The Nearby Field Galaxy Survey - sample selection

Because many galaxy properties like color, star formation rate and emission line strength correlate with magnitude (see, e.g. Moody and Kirshner 1988), our sample must span a broad range in absolute magnitude. As a result, we have avoided a purely magnitude or diameter limited sample. We select galaxies form the first CfA redshift catalogue, which contains galaxies to a limiting magnitude of mZw = 14.5 (Huchra et al. 1983).
The choice for this catalogue was based on (1) the estimated completeness of 97% (within its selection limits), (2) the large range in blue photografic luminosity sampled, and (3) the availability of morphological type information.

For observational reasons, we wanted to minimize the number of galaxies subtending an angle on the sky of more than 3 arcmin.
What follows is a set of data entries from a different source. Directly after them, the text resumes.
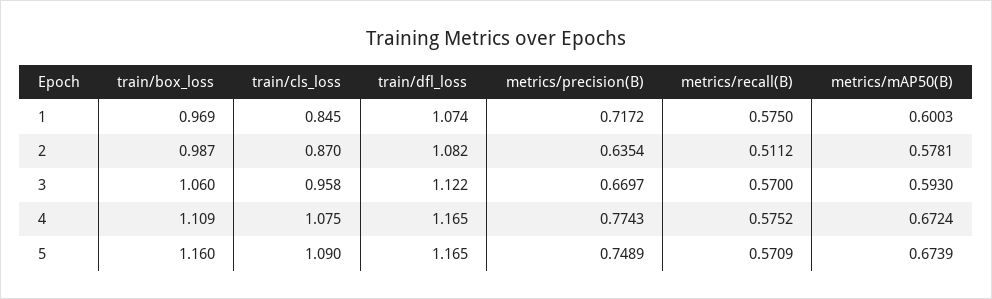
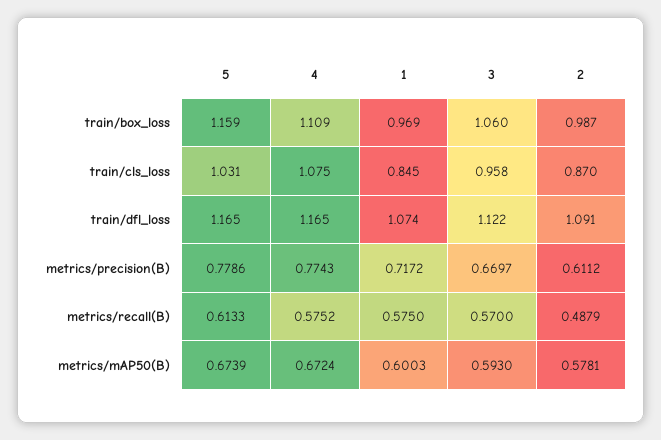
train/dfl_loss, 2: 1.082 -> 1.091
metrics/precision(B), 2: 0.6354 -> 0.6112
metrics/recall(B), 2: 0.5112 -> 0.4879
train/box_loss, 5: 1.16 -> 1.159
train/cls_loss, 5: 1.09 -> 1.031
metrics/precision(B), 5: 0.7489 -> 0.7786
metrics/recall(B), 5: 0.5709 -> 0.6133

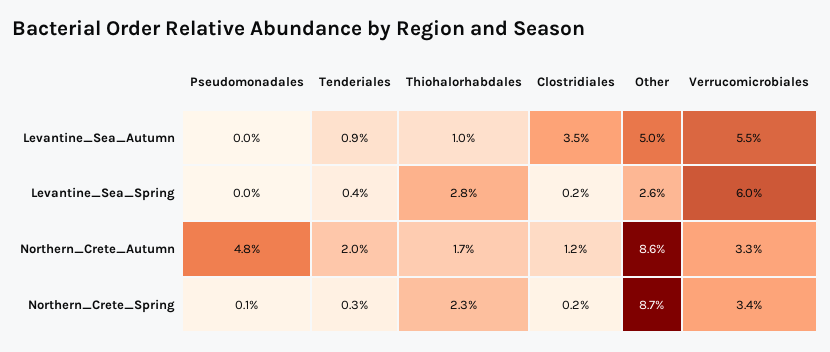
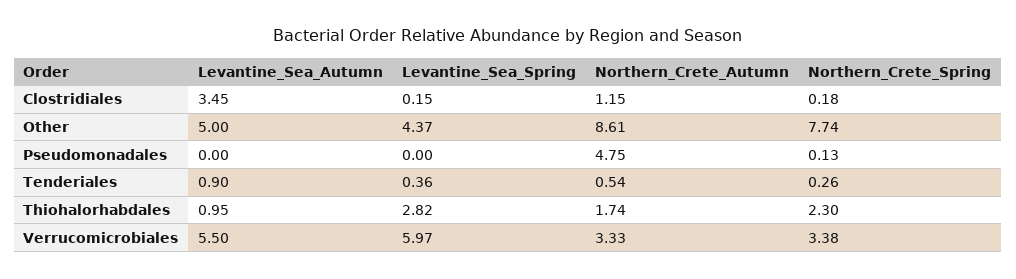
Other, Levantine_Sea_Spring: 2.6 -> 4.37
Tenderiales, Northern_Crete_Autumn: 2 -> 0.54
Other, Northern_Crete_Spring: 8.7 -> 7.74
We did not want to enforce a strict diameter limit, which would e.g. enhance the bias against lower surface brightness galaxies already present in the CfA catalog (like in any magnitude limited catalog). We chose to adopt a luminosity dependent velocity cut, where intrinsically bright galaxies had to be farther away than intrinsically fainter systems, in order to be selected. Luminosities were calculated asuming a simple linear Hubble flow and H0=100 km/s/Mpc. Also, we had to exclude galaxies in the Virgo Cluster, as inclusion would bias our sample towards a high density cosmic environment. After these cuts, ~1000 of the ~2400 galaxies in the CfA catalog remained.

We sorted the selected galaxies as a function of luminosity in 1 magnitude wide bins of absolute blue photografic magnitude, and sorted the individual bins according to morphological type. We then drew randomly galaxies from each bin in such numbers as to approximately reproduce the observed local luminosity function (e.g Marzke et al. 1994). Our final sample contains galaxies with the desired range of absolute magnitudes (-14 \gtrsim MB \gtrsim -22), extending five magnitudes fainter than the characteristic luminosity MB*~-19.2 (de Lapparent et al. 1989), and fairly sampling the changing mix of morphological types as a function of luminosity.